Bolivian Congress overwhelmingly passed a bill calling for a constitutional assembly and a regional autonomy referendum, two of President Evo Morales electoral promises on which the new Bolivia is to be re-founded.
Accordingly Bolivians next July 2 will be electing members to the constitutional assembly and decide on whether the country should have an autonomic regime.
The assembly will have 255 members, 210 of whom selected from the country's territorial districts and 45 chosen from the nine provinces.
The assembly members will begin drafting a new constitution in the city of Sucre, Bolivia's constitutional capital, August 6, which is Bolivia's Independence Day.
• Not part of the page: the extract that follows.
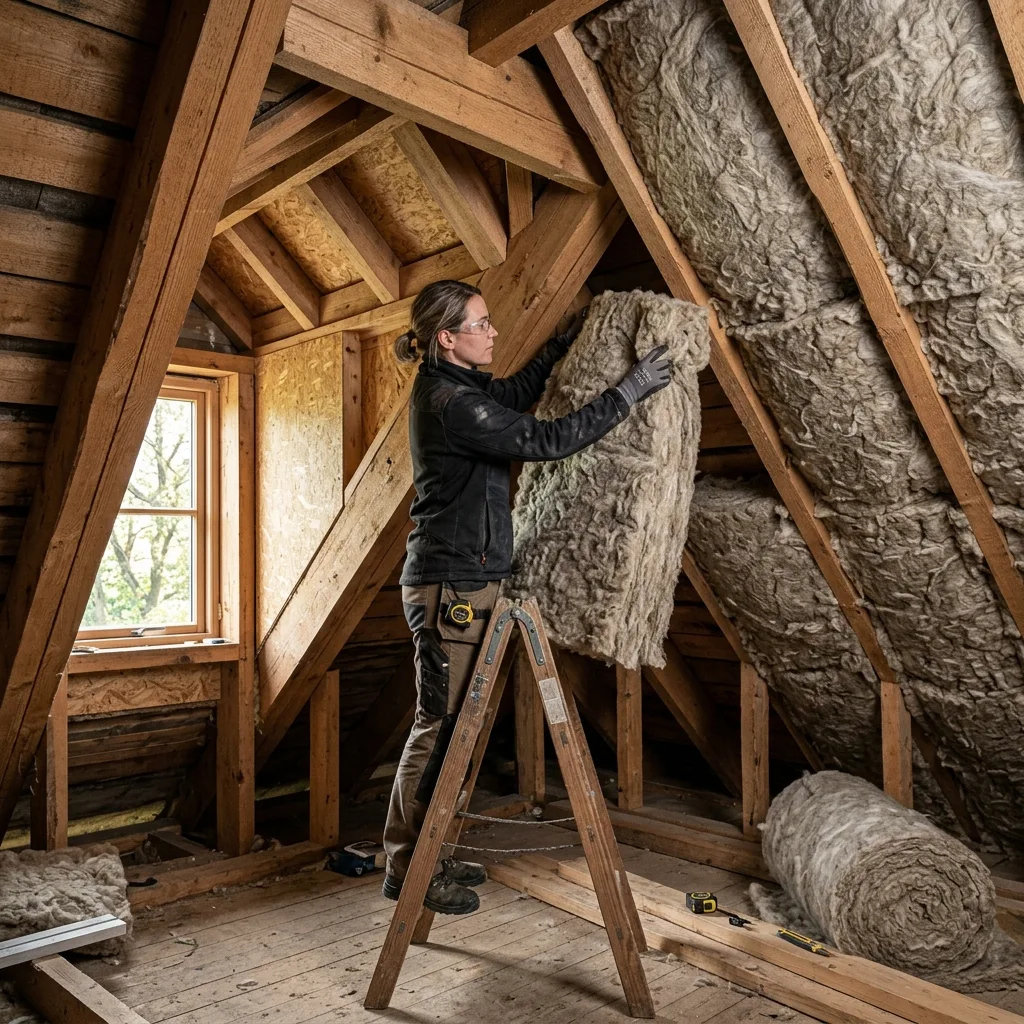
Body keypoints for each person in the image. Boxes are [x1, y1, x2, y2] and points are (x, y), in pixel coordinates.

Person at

The autonomy referendum will be binding only in the provinces where the public opts for installing a system of decentralized rule. The referendum however, states that autonomy will be subject to "the administrative regulatory aspects and the economic-financial resources set forth in the new constitution" that emerges from the assembly.
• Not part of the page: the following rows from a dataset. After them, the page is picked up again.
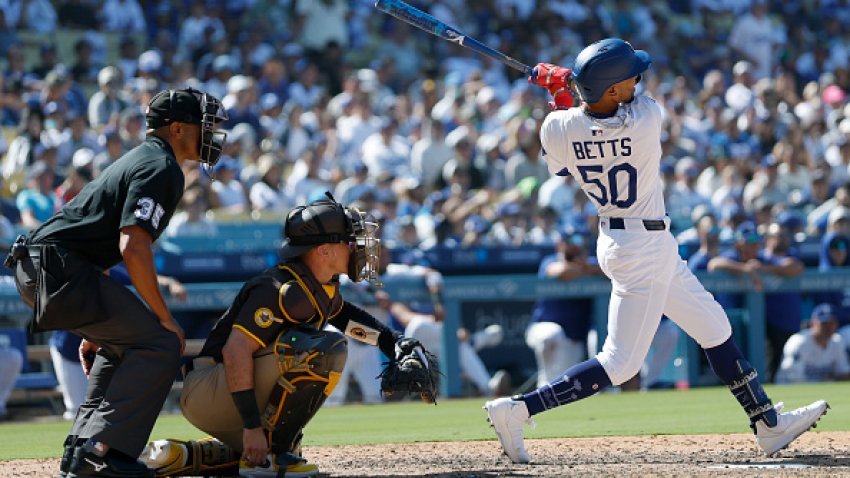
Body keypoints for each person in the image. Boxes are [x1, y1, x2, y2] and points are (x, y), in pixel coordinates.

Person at [484, 38, 828, 464]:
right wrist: (565, 84)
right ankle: (517, 410)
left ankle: (767, 423)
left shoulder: (555, 129)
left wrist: (559, 89)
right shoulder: (646, 117)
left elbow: (565, 143)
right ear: (610, 90)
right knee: (621, 363)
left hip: (628, 241)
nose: (637, 81)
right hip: (642, 246)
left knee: (714, 325)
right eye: (629, 78)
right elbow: (596, 116)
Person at [7, 87, 228, 478]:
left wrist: (102, 324)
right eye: (202, 125)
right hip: (60, 269)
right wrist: (165, 318)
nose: (209, 133)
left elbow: (100, 243)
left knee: (125, 343)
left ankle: (82, 451)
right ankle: (102, 452)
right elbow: (133, 245)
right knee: (161, 342)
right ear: (177, 129)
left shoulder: (143, 159)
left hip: (48, 267)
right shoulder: (162, 167)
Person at [143, 194, 436, 477]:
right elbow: (235, 351)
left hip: (229, 389)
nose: (358, 246)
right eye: (349, 241)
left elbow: (346, 318)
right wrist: (251, 426)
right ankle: (272, 454)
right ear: (323, 250)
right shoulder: (279, 288)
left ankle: (191, 456)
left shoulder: (321, 283)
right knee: (324, 349)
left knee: (285, 439)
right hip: (209, 388)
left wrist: (393, 342)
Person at [525, 230, 600, 388]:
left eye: (578, 243)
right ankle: (543, 385)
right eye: (569, 243)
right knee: (551, 334)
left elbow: (608, 271)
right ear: (560, 245)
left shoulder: (592, 262)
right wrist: (585, 269)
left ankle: (545, 388)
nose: (574, 247)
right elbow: (561, 271)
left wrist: (588, 267)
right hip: (542, 327)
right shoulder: (550, 260)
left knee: (565, 384)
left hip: (574, 338)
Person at [775, 304, 850, 384]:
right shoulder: (799, 342)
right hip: (789, 389)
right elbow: (793, 377)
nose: (828, 328)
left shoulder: (837, 341)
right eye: (824, 324)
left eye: (831, 323)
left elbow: (844, 374)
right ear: (813, 324)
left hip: (822, 391)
"This is a step forward of great historic importance", said Vice-president Alvaro García on the bill's approval. "We've managed to balance the current Constitution with the initiatives from the provinces, social movements and indigenous peoples", he added
After Congress approved the laws, Morales congratulated the legislators calling their move another step on the road toward his longstanding dream of "joining and unifying the Bolivian people" and securing the country's "second (national) liberation." Bolivia attained its independence in 1825. "Here the cultural and democratic revolution starts, here the true change awaited by the Bolivian people begins," he said.
The constitutional aassembly and the referendum are the second stage of the mid 2005 political agreement which begun operating with the anticipated general elections of last December when Indian leader Evo Morales was comfortably voted president without the need of a run off.
Mr. Morales the first indigenous Bolivian elected president has promised to "re-found" Bolivia incorporating to government and the economy the Indigenous peoples which are a majority of the population but have been historically left aside by an elite of Spanish and European descendants and mixed breeds.
The political agreement behind the current process should help bring some stability to Bolivia which is divided between an impoverished mostly Indigenous west and the provinces of the east rich in mineral resources, hydrocarbons and agriculture, led by Santa Cruz that is pushing for the autonomy regime.
In the last five years Bolivia's has had five presidents.